Fao chiede più sforzi, l’obiettivo è Fame Zero entro il 2030

Nuovo appello del Direttore Generale Graziano da Silva

Nuovo appello Fao per il raggiungimento dell’obiettivo Fame Zero entro il 2030. Questa volta il monito del Direttore Generale dell’organizzazione delle Nazioni Unite Graziano da Silva arriva con i lavori della Conferenza Regionale della Fao per l’Europa e l’Asia Centrale che ha visto la partecipazione di ministri e alti funzionari di 42 Paesi. “Per raggiungere l’obiettivo Fame Zero in Europa e Asia Centrale – ha detto il direttore generale – serve sostenere i piccoli proprietari e produttori a livello famigliare per ridurre la povertà e – di fronte ai cambiamenti climatici – gestire le risorse naturali in modo sostenibile”. “Il persistere della malnutrizione e della povertà rurale nella regione invocano – ha aggiunto inoltre – sforzi maggiori se vogliamo raggiungere Fame Zero entro il 2030”.

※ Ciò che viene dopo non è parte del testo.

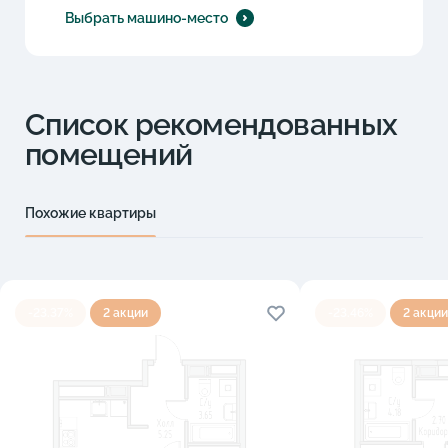
Выбрать машино-место
Список рекомендованных
помещений
Похожие квартиры
-23.37%
2 акции
-23.46%
2 акции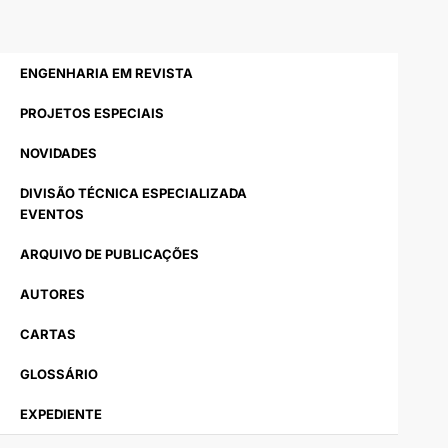
ENGENHARIA EM REVISTA
PROJETOS ESPECIAIS
NOVIDADES
DIVISÃO TÉCNICA ESPECIALIZADA
EVENTOS
ARQUIVO DE PUBLICAÇÕES
AUTORES
CARTAS
GLOSSÁRIO
EXPEDIENTE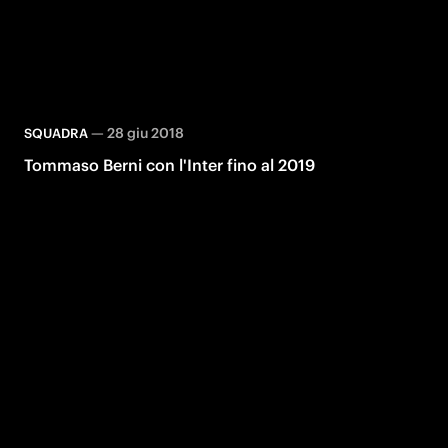
—
28 giu 2018
SQUADRA
Tommaso Berni con l'Inter fino al 2019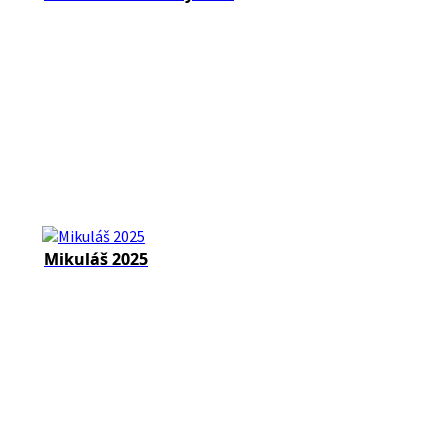
Mikuláš 2025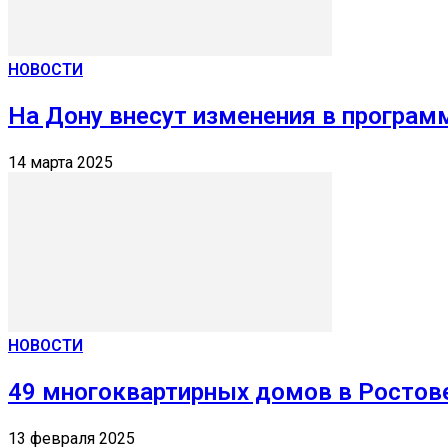
НОВОСТИ
На Дону внесут изменения в програ
14 марта 2025
НОВОСТИ
49 многоквартирных домов в Ростове
13 февраля 2025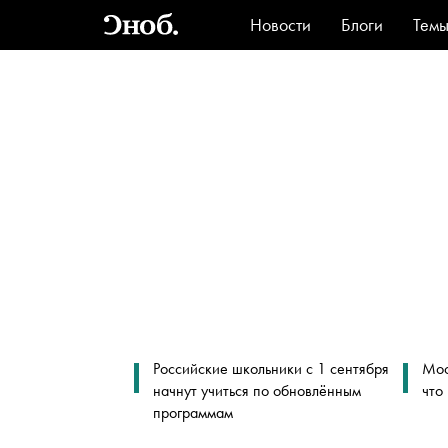
Новости
Блоги
Тем
Стиль
Ви
Российские школьники с 1 сентября
Мос
начнут учиться по обновлённым
что
программам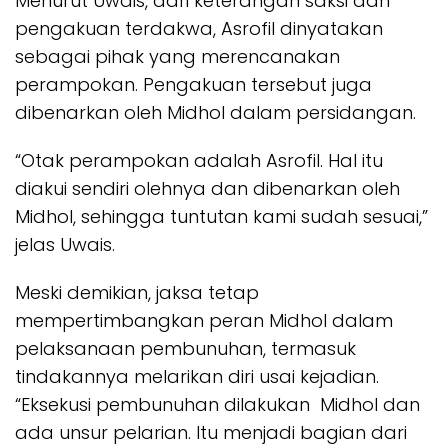
Menurut Uwais, dari keterangan saksi dan
pengakuan terdakwa, Asrofil dinyatakan
sebagai pihak yang merencanakan
perampokan. Pengakuan tersebut juga
dibenarkan oleh Midhol dalam persidangan.
“Otak perampokan adalah Asrofil. Hal itu
diakui sendiri olehnya dan dibenarkan oleh
Midhol, sehingga tuntutan kami sudah sesuai,”
jelas Uwais.
Meski demikian, jaksa tetap
mempertimbangkan peran Midhol dalam
pelaksanaan pembunuhan, termasuk
tindakannya melarikan diri usai kejadian.
“Eksekusi pembunuhan dilakukan Midhol dan
ada unsur pelarian. Itu menjadi bagian dari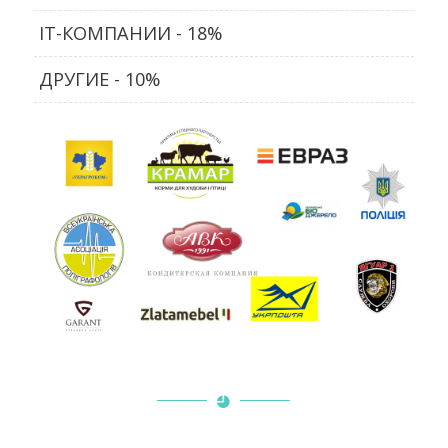
IT-КОМПАНИИ - 18%
ДРУГИЕ - 10%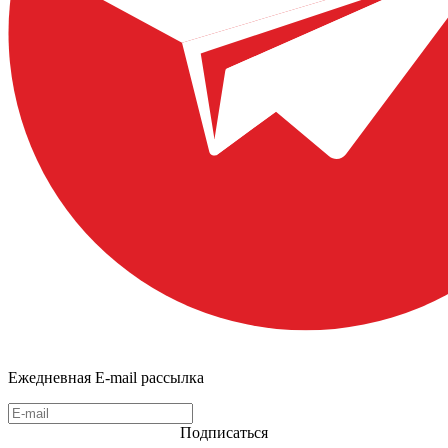
Ежедневная E-mail рассылка
Подписаться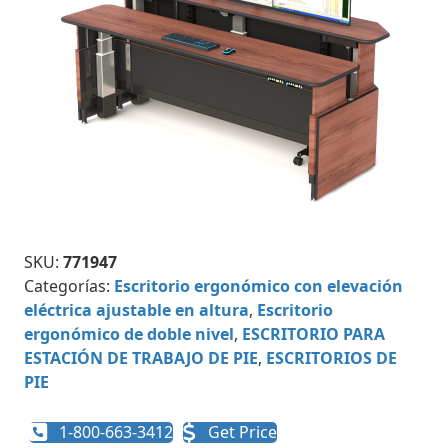
SKU:
771947
Categorías:
Escritorio ergonómico con elevación
eléctrica ajustable en altura
,
Escritorio
ergonómico de doble nivel
,
ESCRITORIO PARA
ESTACIÓN DE TRABAJO DE PIE
,
ESCRITORIOS DE
PIE
1-800-663-3412
Get Price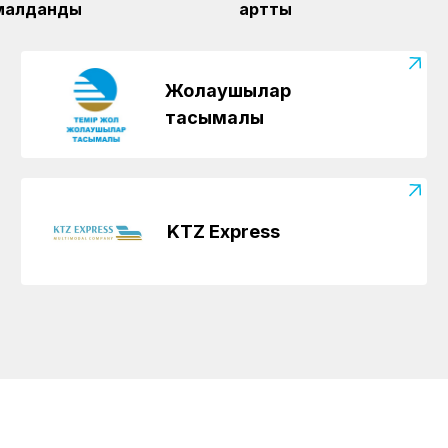
малданды
артты
Жолаушылар
тасымалы
KTZ Express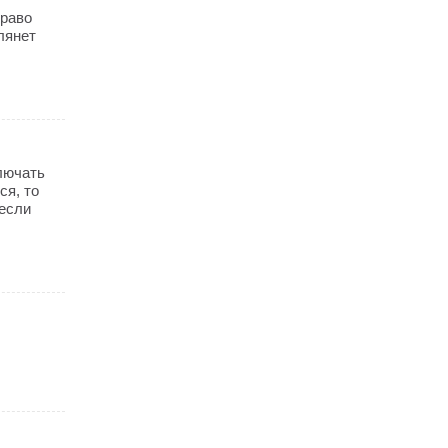
право
шлянет
ключать
ся, то
 если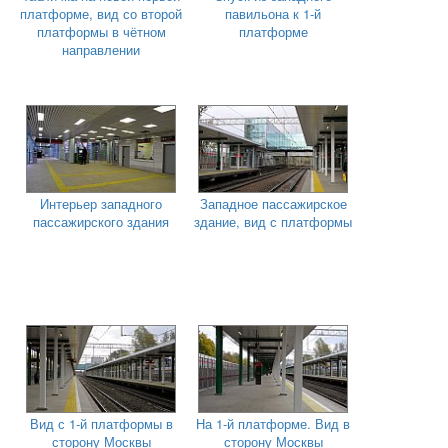
платформе, вид со второй
павильона к 1-й
платформы в чётном
платформе
направлении
Интерьер западного
Западное пассажирское
пассажирского здания
здание, вид с платформы
Вид с 1-й платформы в
На 1-й платформе. Вид в
сторону Москвы
сторону Москвы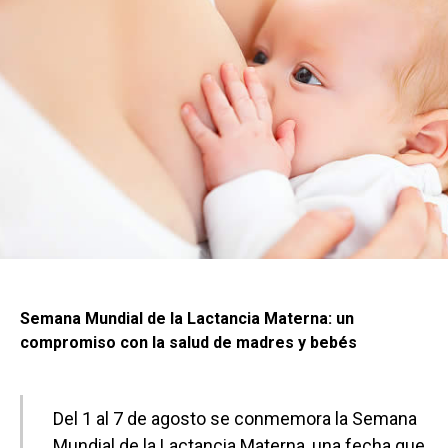
Semana Mundial de la Lactancia Materna: un
compromiso con la salud de madres y bebés
Del 1 al 7 de agosto se conmemora la Semana
Mundial de la Lactancia Materna, una fecha que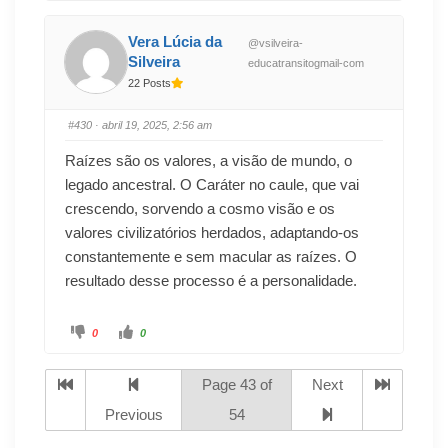
Vera Lúcia da
@vsilveira-
Silveira
educatransitogmail-com
22 Posts
#430
· abril 19, 2025, 2:56 am
Raízes são os valores, a visão de mundo, o
legado ancestral. O Caráter no caule, que vai
crescendo, sorvendo a cosmo visão e os
valores civilizatórios herdados, adaptando-os
constantemente e sem macular as raízes. O
resultado desse processo é a personalidade.
0
0
Page 43 of
Next
Previous
54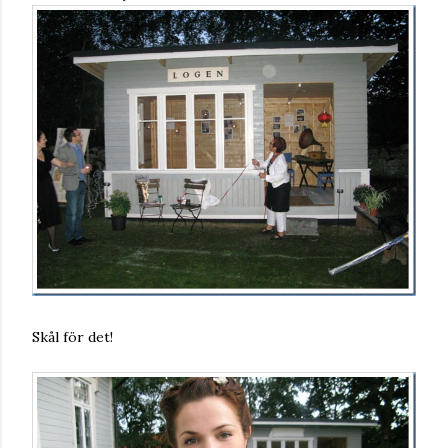
Skål för det!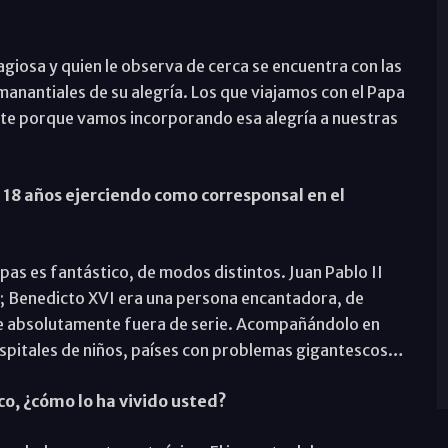
agiosa y quien le observa de cerca se encuentra con las
manantiales de su alegría. Los que viajamos con el Papa
te porque vamos incorporando esa alegría a nuestras
18 años ejerciendo como corresponsal en el
pas es fantástico, de modos distintos. Juan Pablo II
l; Benedicto XVI era una persona encantadora, de
je absolutamente fuera de serie. Acompañándolo en
hospitales de niños, países con problemas gigantescos…
co, ¿cómo lo ha vivido usted?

Graziano da Silva ha sottolineato anche che “nel 2016 la fame è tornata a crescere nel mondo dopo oltre un decennio di declino e dati preliminari indicano che c’è stato un ulteriore aumento della prevalenza della sottoalimentazione nel 2017”. Infine ha ricordato “che raggiungere l’Obiettivo di Sviluppo Sostenibile n.2 significa andare oltre Fame Zero e cancellare tutte le forme di malnutrizione, incluso la mancanza di micronutrienti e l’ipernutrizione”.

A rafforzare la posizione del direttore una nota Fao indica in 14 milioni le persone in Europa e Asia Centrale colpite da insicurezza alimentare, soprattutto nelle aree rurali. Tra i Paesi più colpiti: il Tajikistan con il 30 per cento della popolazione sottonutrita, la Moldavia (8,5 per cento), la Georgia (7 per cento), il Kyrgyzstan (6,4 per cento), e l’ Uzbekistan (6,3 per cento). (ANSA).